Switchboard-2 Phase I consists of 3,638 5-minute telephone conversations involving 657 participants. This corpus was collected by the Linguistic Data Consortium (LDC), in support of a project on Speaker Recognition sponsored by the U.S. Department of Defense. This release consists of speech files only; these calls were not transcribed.

Data

Speakers were solicited by the LDC to participate in this telephone speech collection effort via the internet, publications (advertisements) and personal contacts.
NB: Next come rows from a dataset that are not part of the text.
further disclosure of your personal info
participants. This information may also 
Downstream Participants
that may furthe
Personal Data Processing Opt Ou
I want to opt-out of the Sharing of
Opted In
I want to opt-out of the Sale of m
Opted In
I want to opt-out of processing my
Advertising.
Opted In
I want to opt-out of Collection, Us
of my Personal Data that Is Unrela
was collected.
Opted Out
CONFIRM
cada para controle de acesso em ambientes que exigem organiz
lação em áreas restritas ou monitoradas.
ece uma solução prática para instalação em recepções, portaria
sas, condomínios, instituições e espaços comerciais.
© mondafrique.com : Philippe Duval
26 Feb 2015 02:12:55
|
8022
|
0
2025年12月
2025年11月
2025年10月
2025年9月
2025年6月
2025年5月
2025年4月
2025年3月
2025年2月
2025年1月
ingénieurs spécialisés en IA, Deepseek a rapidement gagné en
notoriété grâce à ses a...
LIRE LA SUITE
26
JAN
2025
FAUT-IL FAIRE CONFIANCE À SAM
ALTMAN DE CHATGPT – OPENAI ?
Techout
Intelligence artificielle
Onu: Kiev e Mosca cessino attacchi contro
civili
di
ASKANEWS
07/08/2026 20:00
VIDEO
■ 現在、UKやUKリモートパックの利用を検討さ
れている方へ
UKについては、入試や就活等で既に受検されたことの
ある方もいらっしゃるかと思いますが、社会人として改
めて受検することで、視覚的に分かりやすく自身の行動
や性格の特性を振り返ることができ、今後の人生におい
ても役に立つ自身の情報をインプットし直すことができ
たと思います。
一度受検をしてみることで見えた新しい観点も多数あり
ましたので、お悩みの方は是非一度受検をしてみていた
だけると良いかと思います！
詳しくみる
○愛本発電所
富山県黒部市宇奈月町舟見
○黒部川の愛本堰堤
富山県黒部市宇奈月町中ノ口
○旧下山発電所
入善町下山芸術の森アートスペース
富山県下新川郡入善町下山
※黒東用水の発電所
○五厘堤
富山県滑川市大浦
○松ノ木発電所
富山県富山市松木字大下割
Potential participants responded from all areas of the United States, although the majority of the subjects were from the Mid-Atlantic area: (PA=303), (NJ=116), (NY=53), (DE=13), (CT=12), (MD=14), (OH=13) and (MA=8). Most of the participants in SWB-2 Phase I were college students from the following universities: Penn State University, University of Delaware, University of Pennsylvania, Drexel University and Rutgers University. Of the 657 participants, 358 were female and 299 were male. An LDC recruiter asked all participants for the following demographic information: age, sex, years of completed education, country of birth, city and state where raised.

Each recruit was asked to participate in at least ten five-minute phone calls. Ideally each participant would receive five calls at a designated number and make five calls from phones with different telephone numbers (ANI codes). The average subject participated in 11 conversations; however, one gentleman participated in 64 calls. A suggested topic of discussion was given (read by the automated operator), although participants could chat about whatever they preferred.

Each of the 657 participants placed their calls via a toll-free robot operator maintained by the LDC. Access to the robot operator was possible via a unique Personal Identification Number (PIN) issued by the recruiting staff at the LDC when the caller enrolled in the project.

Upon conclusion of the study all calls were audited by LDC staff members. Particular attention was paid to PIN verification (matching speaker with PIN), checking call duration and call quality. Upon completion of this process checks were issued and mailed to participants.

Updates

09/29/2011: Added a file list, available through online docs, to reflect it's release on DVD. Also, an updated readme reflecting these changes.

Copyright

Portions 1998 Trustees of the University of Pennsylvania